In spite of this, Hawaii is home to a fierce, loud and extreme anti-biotech movement. During our visit, anti-GMO activists burned two tractors on a Maui sugarcane farm. We also learned that many seed company employees receive threats against their families and properties. We understand that the arguments against the seed industry are steeped in the history of Hawaii agriculture, but it is also mired in the anti-Monsanto and anti-science rhetoric that grips so much of the food conversation today.
We know that biotechnology is not the solution to all agricultural problems, and we do not treat it as such. It offers farmers tools to manage our soil environments, not control it. Biotechnology must be used responsibly in order for the science to remain effective on our farms. Therefore, we plant acres of non-biotech seed and employ multiple modes of action.
Above all, having a healthy respect for nature and heeding what we’ve learned about the rain, sun, wind and soil from our grandparents who farmed before us plays a significant role in growing a crop. Science will never replace Mother Nature, but with challenges facing our growing world, we must learn to farm with both.

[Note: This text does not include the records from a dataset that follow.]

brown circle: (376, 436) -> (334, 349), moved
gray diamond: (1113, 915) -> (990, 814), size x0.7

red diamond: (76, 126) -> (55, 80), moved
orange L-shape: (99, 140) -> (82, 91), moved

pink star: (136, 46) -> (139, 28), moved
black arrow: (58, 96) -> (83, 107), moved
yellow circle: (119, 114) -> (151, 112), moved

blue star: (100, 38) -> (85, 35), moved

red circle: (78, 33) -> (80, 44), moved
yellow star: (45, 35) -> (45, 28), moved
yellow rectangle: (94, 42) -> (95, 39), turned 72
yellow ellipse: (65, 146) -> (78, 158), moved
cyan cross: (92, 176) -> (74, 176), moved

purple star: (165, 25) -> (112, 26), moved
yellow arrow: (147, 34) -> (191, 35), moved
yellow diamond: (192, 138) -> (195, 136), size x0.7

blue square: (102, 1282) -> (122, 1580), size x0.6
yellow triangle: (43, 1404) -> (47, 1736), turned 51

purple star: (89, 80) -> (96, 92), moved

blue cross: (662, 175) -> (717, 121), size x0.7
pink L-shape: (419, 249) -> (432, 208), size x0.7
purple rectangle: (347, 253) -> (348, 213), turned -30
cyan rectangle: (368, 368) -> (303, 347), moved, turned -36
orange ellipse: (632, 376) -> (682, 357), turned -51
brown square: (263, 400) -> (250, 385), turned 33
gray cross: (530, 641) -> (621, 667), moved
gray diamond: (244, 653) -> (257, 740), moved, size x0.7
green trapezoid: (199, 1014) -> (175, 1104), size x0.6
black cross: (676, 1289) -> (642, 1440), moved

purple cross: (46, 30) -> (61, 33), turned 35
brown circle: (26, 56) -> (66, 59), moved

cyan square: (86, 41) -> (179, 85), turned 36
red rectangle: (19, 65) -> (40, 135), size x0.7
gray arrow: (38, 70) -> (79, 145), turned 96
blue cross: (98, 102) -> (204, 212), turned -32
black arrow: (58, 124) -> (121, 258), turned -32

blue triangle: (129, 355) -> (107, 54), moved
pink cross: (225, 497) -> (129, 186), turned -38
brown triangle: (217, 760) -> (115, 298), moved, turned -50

I, for one, am pleased that the seeds, both biotech and non-biotech, found in our fields have been researched in Hawaii by successful companies that choose to operate in the U.S., pay taxes and employ fellow Americans in an otherwise not so friendly, sometimes downright dangerous business climate. They could go elsewhere giving the jobs, the money and the innovations to another country. But they stay giving me one more chance to buy American.